> _Problem_
Your answer must be an exact repetition of every record.

Top of Available data

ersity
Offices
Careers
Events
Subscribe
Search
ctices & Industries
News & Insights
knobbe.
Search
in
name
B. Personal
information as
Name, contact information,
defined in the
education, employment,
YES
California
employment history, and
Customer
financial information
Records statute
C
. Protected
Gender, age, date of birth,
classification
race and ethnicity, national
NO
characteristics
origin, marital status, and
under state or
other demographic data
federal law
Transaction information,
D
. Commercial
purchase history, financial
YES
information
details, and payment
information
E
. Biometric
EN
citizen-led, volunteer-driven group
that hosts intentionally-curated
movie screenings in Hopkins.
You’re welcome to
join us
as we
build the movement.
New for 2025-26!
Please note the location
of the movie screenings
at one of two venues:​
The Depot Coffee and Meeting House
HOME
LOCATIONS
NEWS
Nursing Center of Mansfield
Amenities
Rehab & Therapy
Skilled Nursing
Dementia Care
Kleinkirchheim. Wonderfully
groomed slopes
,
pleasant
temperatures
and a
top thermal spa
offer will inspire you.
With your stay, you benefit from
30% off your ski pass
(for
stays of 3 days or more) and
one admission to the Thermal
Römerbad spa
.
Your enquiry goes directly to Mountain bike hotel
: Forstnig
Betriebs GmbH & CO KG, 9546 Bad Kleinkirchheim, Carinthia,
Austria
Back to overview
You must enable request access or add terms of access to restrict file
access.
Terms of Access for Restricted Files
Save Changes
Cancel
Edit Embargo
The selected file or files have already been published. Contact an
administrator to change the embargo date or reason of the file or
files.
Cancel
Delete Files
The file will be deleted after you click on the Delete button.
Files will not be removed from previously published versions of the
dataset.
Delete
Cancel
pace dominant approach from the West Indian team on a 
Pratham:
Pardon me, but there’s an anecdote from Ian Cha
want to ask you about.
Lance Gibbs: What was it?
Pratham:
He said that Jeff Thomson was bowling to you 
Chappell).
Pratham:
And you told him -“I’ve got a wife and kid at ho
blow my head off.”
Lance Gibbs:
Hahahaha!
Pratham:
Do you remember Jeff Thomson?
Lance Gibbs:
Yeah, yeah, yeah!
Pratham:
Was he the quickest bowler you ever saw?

Bottom of Available data

> _Written response_
ersity
Offices
Careers
Events
Subscribe
Search
ctices & Industries
News & Insights
knobbe.
Search
in
name
B. Personal
information as
Name, contact information,
defined in the
education, employment,
YES
California
employment history, and
Customer
financial information
Records statute
C
. Protected
Gender, age, date of birth,
classification
race and ethnicity, national
NO
characteristics
origin, marital status, and
under state or
other demographic data
federal law
Transaction information,
D
. Commercial
purchase history, financial
YES
information
details, and payment
information
E
. Biometric
EN
citizen-led, volunteer-driven group
that hosts intentionally-curated
movie screenings in Hopkins.
You’re welcome to
join us
as we
build the movement.
New for 2025-26!
Please note the location
of the movie screenings
at one of two venues:​
The Depot Coffee and Meeting House
HOME
LOCATIONS
NEWS
Nursing Center of Mansfield
Amenities
Rehab & Therapy
Skilled Nursing
Dementia Care
Kleinkirchheim. Wonderfully
groomed slopes
,
pleasant
temperatures
and a
top thermal spa
offer will inspire you.
With your stay, you benefit from
30% off your ski pass
(for
stays of 3 days or more) and
one admission to the Thermal
Römerbad spa
.
Your enquiry goes directly to Mountain bike hotel
: Forstnig
Betriebs GmbH & CO KG, 9546 Bad Kleinkirchheim, Carinthia,
Austria
Back to overview
You must enable request access or add terms of access to restrict file
access.
Terms of Access for Restricted Files
Save Changes
Cancel
Edit Embargo
The selected file or files have already been published. Contact an
administrator to change the embargo date or reason of the file or
files.
Cancel
Delete Files
The file will be deleted after you click on the Delete button.
Files will not be removed from previously published versions of the
dataset.
Delete
Cancel
pace dominant approach from the West Indian team on a 
Pratham:
Pardon me, but there’s an anecdote from Ian Cha
want to ask you about.
Lance Gibbs: What was it?
Pratham:
He said that Jeff Thomson was bowling to you 
Chappell).
Pratham:
And you told him -“I’ve got a wife and kid at ho
blow my head off.”
Lance Gibbs:
Hahahaha!
Pratham:
Do you remember Jeff Thomson?
Lance Gibbs:
Yeah, yeah, yeah!
Pratham:
Was he the quickest bowler you ever saw?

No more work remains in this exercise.